Skreemer apresenta flash backs de vários personagens |
Falaremos agora de um dos temas mais fáceis de
serem percebidos e mais difíceis de serem usados numa história em quadrinhos.
Falo da narrativa. O
que é a narrativa? É a maneira como a história se desenrola. Com isso não quero
me referir aos diálogos e ao texto, assuntos de que trataremos mais tarde e que
pertencem ao mundo da FORMA.
O tipo mais evidente
de narrativa é a linear. Ou seja, é aquela história com início, meio e fim
muito bem delineados.
Por exemplo: um
bando de assaltantes resolve roubar um banco. Eles chegam de carro, rendem o
gerente, pegam o dinheiro e fogem. É quando aparece o Super-homem e prende
todos os malfeitores. Termina a história com os meninos maus atrás das grades e
um texto do tipo: "Viram, meninos? O crime não compensa".
Esse é o tipo de
narrativa mais comum de se encontrar nos quadrinhos clássicos (claro que não me
refiro a algumas pérolas do roteiro, tais como Príncipe Valente, Spirit ou
Capitão César). É o que chamamos de roteiro linear. Há um início, um meio e um
fim bem delineados. E também não há complicações no miolo da história. As
coisas se resolvem facilmente.
Imaginemos, no
entanto, que o roteirista queira tornar esse roteiro um pouco mais complexo.

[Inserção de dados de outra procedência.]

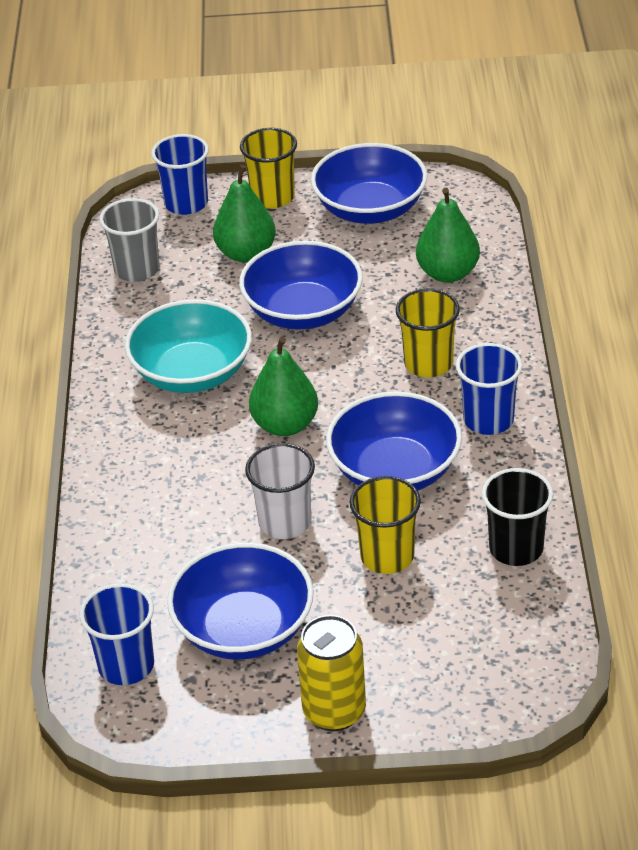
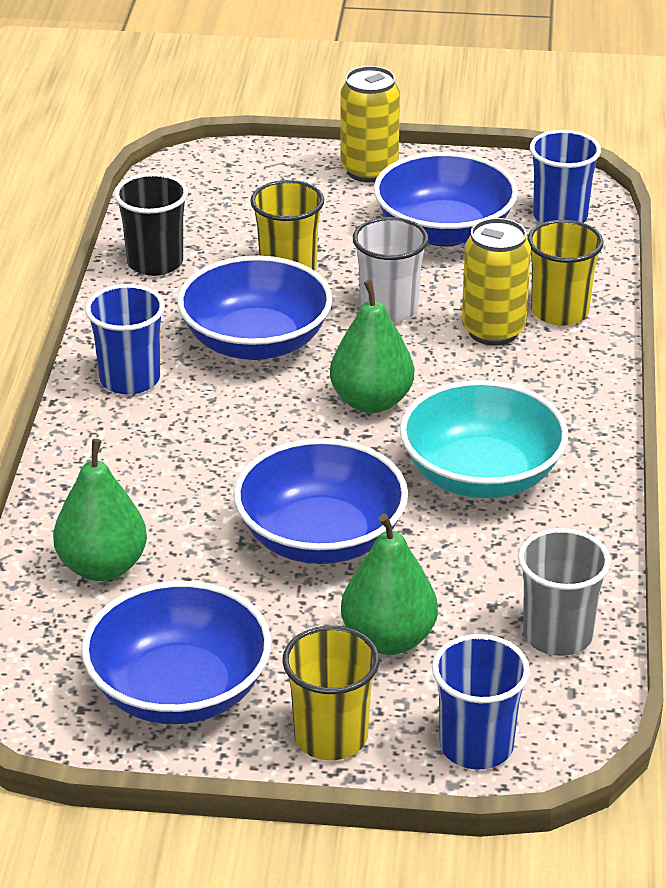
camera: 175 degrees left, 5 degrees down
(189, 510) = (493, 331): none -> yellow can
(428, 363) = (175, 450): yellow cup -> yellow cup (559, 312)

Ele pode, por exemplo, focar o Super-homem. O homem de aço está numa reunião no
Planeta Diário e percebe que o banco está sendo assaltado. Como sair da reunião
sem ser notado? Isso pode criar algumas situações interessantes, que vão tirar
a atenção do leitor do assunto principal (no caso, o assalto ao banco).
Isso é bom? Isso é
ótimo! O roteirista deve ser, antes de tudo, um sádico. O leitor está louco
para saber se o assalto vai se concretizar e você fica enrolando, mostrando
Clark Kent tentando se transformar no
homem de aço. Chama-se a isso suspense. Toda boa história tem algum tipo de
suspense, mesmo aquelas que fogem do esquema comercial.
Mas voltemos à nossa
história. Imaginemos que os bandidos estão em dois carros. O pessoal de um
carro vê o Super-homem interceptando o outro veículo. Eles estão desesperados e
tentam fugir. Mas... o destino e o roteirista são cruéis. O carro não pega. O
motorista tenta, mas não consegue fazer o motor funcionar.
Isso vai introduzir
um pouco mais de suspense na história e, como já disse, todo suspense é
bem-vindo. Podemos, inclusive, melhorar as coisas. Um dos bandidos sai correndo
desesperadamente. Ele está fugindo
agora. Está entrando em becos escuros, está pisando em latas de lixo e pulando
cercas. Tudo o que ele queria agora era estar em algum lugar seguro...
O que acharam? Nossa
história melhorou um pouco, hein? Mas, apesar de todo o suspense, ainda é uma
história linear. Os acontecimentos se sucedem em perfeita ordem cronológica.
Voltemos ao nosso
amigo. Ele corre, fugindo do Super-homem e, enquanto pisa o lixo, pula as
cercas e entra nos becos escuros, vai se lembrando do que aconteceu antes. A
história é toda contada do ponto de vista das lembranças do personagem.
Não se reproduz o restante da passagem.